### ACTIVITY:
Copy every line of the data that contains the string "choix".

### Stored dataset items:
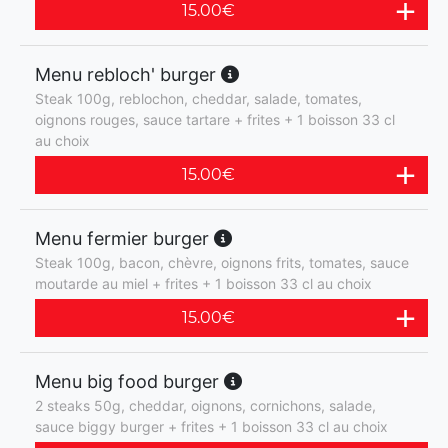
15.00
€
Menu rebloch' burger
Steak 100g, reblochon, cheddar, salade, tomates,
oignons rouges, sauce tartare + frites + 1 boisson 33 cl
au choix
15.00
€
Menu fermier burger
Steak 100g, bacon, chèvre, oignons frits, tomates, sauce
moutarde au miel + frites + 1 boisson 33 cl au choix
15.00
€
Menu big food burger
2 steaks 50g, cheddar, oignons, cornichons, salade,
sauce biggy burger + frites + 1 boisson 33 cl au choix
==
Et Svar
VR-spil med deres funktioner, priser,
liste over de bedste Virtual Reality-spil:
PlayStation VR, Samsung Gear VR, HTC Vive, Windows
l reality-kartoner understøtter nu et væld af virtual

### WRITTEN ANSWER:
au choix
moutarde au miel + frites + 1 boisson 33 cl au choix
sauce biggy burger + frites + 1 boisson 33 cl au choix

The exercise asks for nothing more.